A few days ago we were hit with a blizzard. In the past, I would have never went out and ran in the wind and snow, but over the past year I have made a commitment to myself to stop with the excuses, set the example for my kids and just get it done. Thanks to some motivating friends and a great community of amazing women I follow on Instagram I felt inspired to get out there. So out I went and was pretty darn proud of myself.

The first day I just ran up and down the same street not knowing what the conditions were around me. But the second day I ventured out…loving the sound of the snow crunching under my feet (and the occasional snow blower).  I would guess that about 90% of the people I saw were men. There were a few kids sledding and a handful of women shoveling.
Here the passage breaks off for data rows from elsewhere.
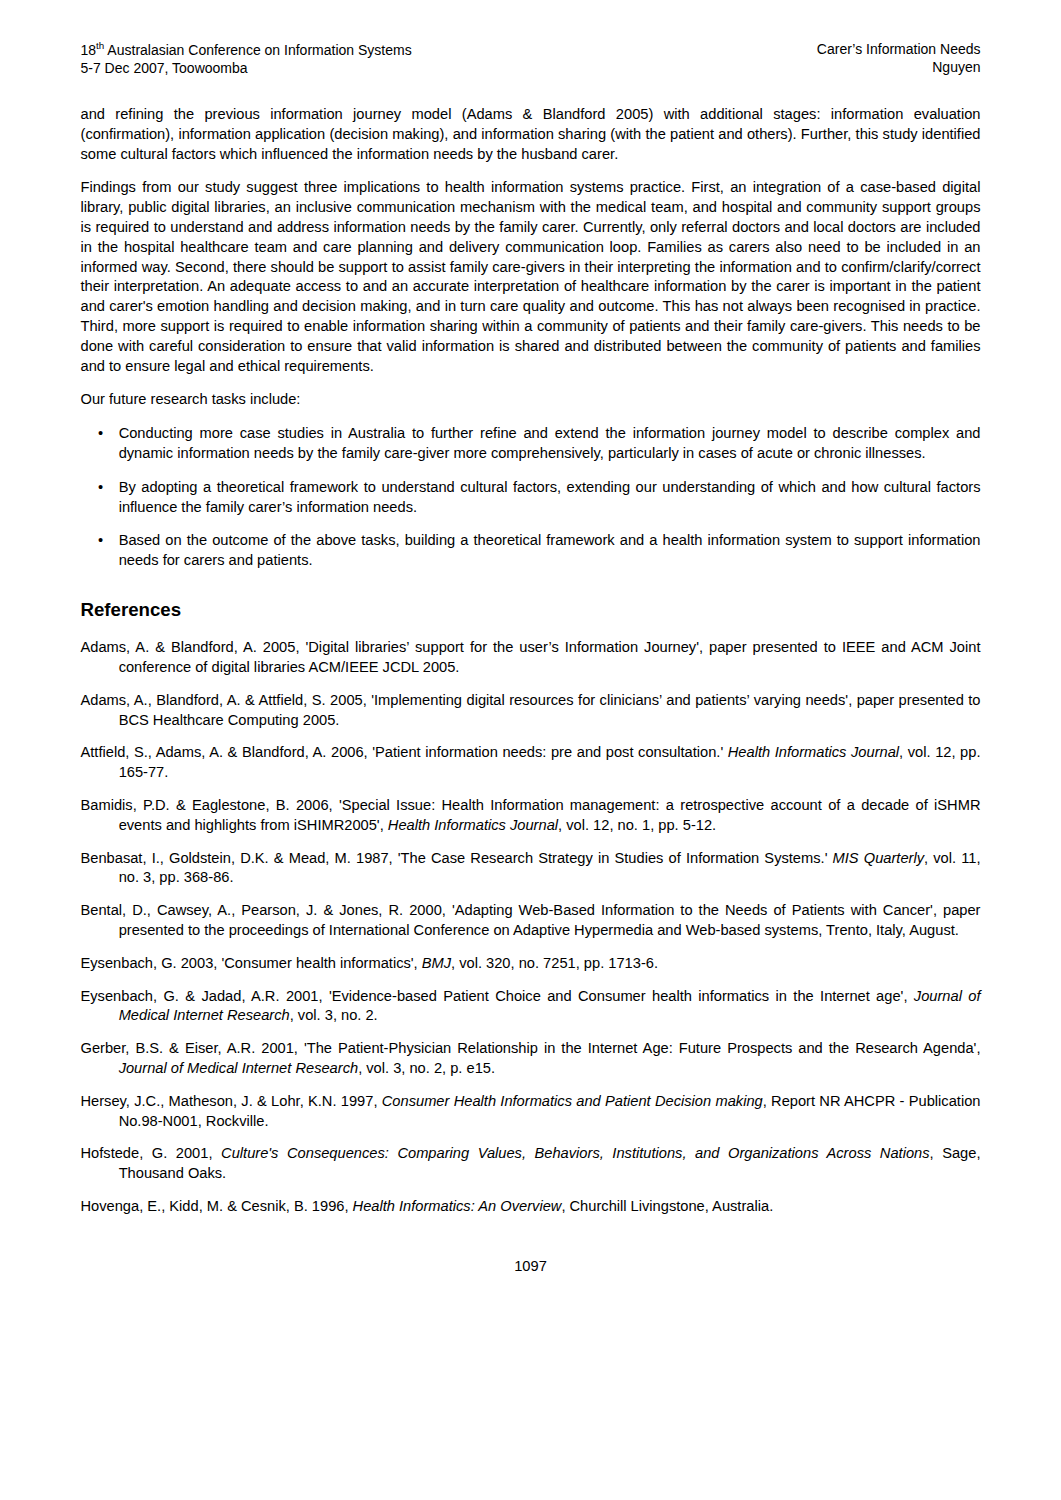18th Australasian Conference on Information Systems
5-7 Dec 2007, Toowoomba
Carer’s Information Needs
Nguyen
and refining the previous information journey model (Adams & Blandford 2005) with additional stages: information evaluation (confirmation), information application (decision making), and information sharing (with the patient and others). Further, this study identified some cultural factors which influenced the information needs by the husband carer.
Findings from our study suggest three implications to health information systems practice. First, an integration of a case-based digital library, public digital libraries, an inclusive communication mechanism with the medical team, and hospital and community support groups is required to understand and address information needs by the family carer. Currently, only referral doctors and local doctors are included in the hospital healthcare team and care planning and delivery communication loop. Families as carers also need to be included in an informed way. Second, there should be support to assist family care-givers in their interpreting the information and to confirm/clarify/correct their interpretation. An adequate access to and an accurate interpretation of healthcare information by the carer is important in the patient and carer's emotion handling and decision making, and in turn care quality and outcome. This has not always been recognised in practice. Third, more support is required to enable information sharing within a community of patients and their family care-givers. This needs to be done with careful consideration to ensure that valid information is shared and distributed between the community of patients and families and to ensure legal and ethical requirements.
Our future research tasks include:
Conducting more case studies in Australia to further refine and extend the information journey model to describe complex and dynamic information needs by the family care-giver more comprehensively, particularly in cases of acute or chronic illnesses.
By adopting a theoretical framework to understand cultural factors, extending our understanding of which and how cultural factors influence the family carer’s information needs.
Based on the outcome of the above tasks, building a theoretical framework and a health information system to support information needs for carers and patients.
References
Adams, A. & Blandford, A. 2005, 'Digital libraries’ support for the user’s Information Journey', paper presented to IEEE and ACM Joint conference of digital libraries ACM/IEEE JCDL 2005.
Adams, A., Blandford, A. & Attfield, S. 2005, 'Implementing digital resources for clinicians’ and patients’ varying needs', paper presented to BCS Healthcare Computing 2005.
Attfield, S., Adams, A. & Blandford, A. 2006, 'Patient information needs: pre and post consultation.' Health Informatics Journal, vol. 12, pp. 165-77.
Bamidis, P.D. & Eaglestone, B. 2006, 'Special Issue: Health Information management: a retrospective account of a decade of iSHMR events and highlights from iSHIMR2005', Health Informatics Journal, vol. 12, no. 1, pp. 5-12.
Benbasat, I., Goldstein, D.K. & Mead, M. 1987, 'The Case Research Strategy in Studies of Information Systems.' MIS Quarterly, vol. 11, no. 3, pp. 368-86.
Bental, D., Cawsey, A., Pearson, J. & Jones, R. 2000, 'Adapting Web-Based Information to the Needs of Patients with Cancer', paper presented to the proceedings of International Conference on Adaptive Hypermedia and Web-based systems, Trento, Italy, August.
Eysenbach, G. 2003, 'Consumer health informatics', BMJ, vol. 320, no. 7251, pp. 1713-6.
Eysenbach, G. & Jadad, A.R. 2001, 'Evidence-based Patient Choice and Consumer health informatics in the Internet age', Journal of Medical Internet Research, vol. 3, no. 2.
Gerber, B.S. & Eiser, A.R. 2001, 'The Patient-Physician Relationship in the Internet Age: Future Prospects and the Research Agenda', Journal of Medical Internet Research, vol. 3, no. 2, p. e15.
Hersey, J.C., Matheson, J. & Lohr, K.N. 1997, Consumer Health Informatics and Patient Decision making, Report NR AHCPR - Publication No.98-N001, Rockville.
Hofstede, G. 2001, Culture's Consequences: Comparing Values, Behaviors, Institutions, and Organizations Across Nations, Sage, Thousand Oaks.
Hovenga, E., Kidd, M. & Cesnik, B. 1996, Health Informatics: An Overview, Churchill Livingstone, Australia.
1097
As I ran by, most men waved or said good morning. I was also told, “god bless you!” “now that’s determination!” and was given a few thumbs up. It felt nice, although I wasn’t out there to be told I was doing something great.
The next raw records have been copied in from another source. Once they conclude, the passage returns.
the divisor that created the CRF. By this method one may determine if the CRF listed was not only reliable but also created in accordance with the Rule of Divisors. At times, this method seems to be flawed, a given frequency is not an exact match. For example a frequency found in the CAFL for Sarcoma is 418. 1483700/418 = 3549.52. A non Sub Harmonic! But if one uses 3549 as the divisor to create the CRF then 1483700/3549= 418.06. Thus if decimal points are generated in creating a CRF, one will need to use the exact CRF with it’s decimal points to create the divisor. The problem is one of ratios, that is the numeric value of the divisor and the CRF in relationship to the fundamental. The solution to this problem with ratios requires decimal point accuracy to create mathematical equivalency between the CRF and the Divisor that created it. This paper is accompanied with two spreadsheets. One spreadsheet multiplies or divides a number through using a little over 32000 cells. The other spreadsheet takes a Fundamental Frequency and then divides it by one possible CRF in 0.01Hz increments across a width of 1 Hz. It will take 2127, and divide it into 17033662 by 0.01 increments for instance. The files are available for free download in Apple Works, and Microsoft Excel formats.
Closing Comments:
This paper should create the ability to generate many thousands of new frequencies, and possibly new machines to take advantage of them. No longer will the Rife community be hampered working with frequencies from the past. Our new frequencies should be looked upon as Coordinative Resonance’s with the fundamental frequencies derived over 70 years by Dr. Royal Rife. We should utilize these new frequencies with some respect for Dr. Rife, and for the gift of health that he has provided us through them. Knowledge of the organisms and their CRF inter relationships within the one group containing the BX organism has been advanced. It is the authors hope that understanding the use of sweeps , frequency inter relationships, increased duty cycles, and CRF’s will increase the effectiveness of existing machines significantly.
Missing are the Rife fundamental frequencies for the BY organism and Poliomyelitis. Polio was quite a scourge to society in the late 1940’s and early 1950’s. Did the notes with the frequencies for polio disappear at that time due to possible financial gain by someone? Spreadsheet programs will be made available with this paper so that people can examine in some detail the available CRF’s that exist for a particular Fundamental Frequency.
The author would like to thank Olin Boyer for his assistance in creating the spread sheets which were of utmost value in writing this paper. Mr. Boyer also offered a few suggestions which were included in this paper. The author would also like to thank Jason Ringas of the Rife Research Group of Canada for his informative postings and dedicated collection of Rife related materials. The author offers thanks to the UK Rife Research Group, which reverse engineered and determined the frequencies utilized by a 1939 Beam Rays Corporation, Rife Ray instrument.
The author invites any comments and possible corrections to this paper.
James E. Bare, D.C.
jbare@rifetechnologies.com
But then it happened. Only one woman felt the need to say something to me. And that was the comment that hit hard. She stopped shoveling and stared at me as I ran by and asked, “Is that really necessary?”.  I almost stopped. I almost snapped back and asked her if her comment was necessary. I almost let myself feel bad. But I didn’t. I kept that one on her.

But why? Why not just ignore me if I was upsetting you that much? Why was I even worth commenting at? I just don’t get it. But what maybe made me even more proud of myself than the fact I got out there was that I just let her comment go. For years I would’ve held on to that and allowed her to make me feel like I was doing something wrong. That I was stupid for running that day. That I somehow should be apologizing or feel guilty for being out there. And that makes me sad. Sad I wasted all that time not letting it go and using it as fuel to work even harder.

For as long as I can remember, I’ve struggled with self confidence. Let’s face it, girls can be pretty mean sometimes and for whatever reason we don’t always tell each other how amazing we really are. It seems as though girls are taught to compete with each other instead of work together or build each other up. It’s taken me 37 years to fully wake up and realize that it’s okay to walk away from those who make you feel less than what you should, and that if someone is making you feel that way it is most likely an insecurity or issue within them, NOT YOU.

As a mother to a young girl, I’m sure I have been more sensitive to what other women say to me since Ava was born. I’ve made a huge effort to make sure she understands that she is amazing and not to take what others say to heart. It’s as simple as when someone pays you a compliment just saying “thank you”. Why do we feel the need to act undeserving of someone who is actually being nice? Why if someone tells us something simple like “your hair looks great” do we say something like “oh really? I need a trim badly” instead of “thank you”. We are so used to hearing something negative we can hardly even take a simple compliment. And this needs to change. For me to help Ava understand, I have to keep making an effort to change myself. To be aware of how I say things and make sure I am making other women feel good about their choices and not guilty. I know  I am not perfect in doing this but I will continue to try. We owe it not only to ourselves, but to those little girls who look up to us. They deserve that and so do we.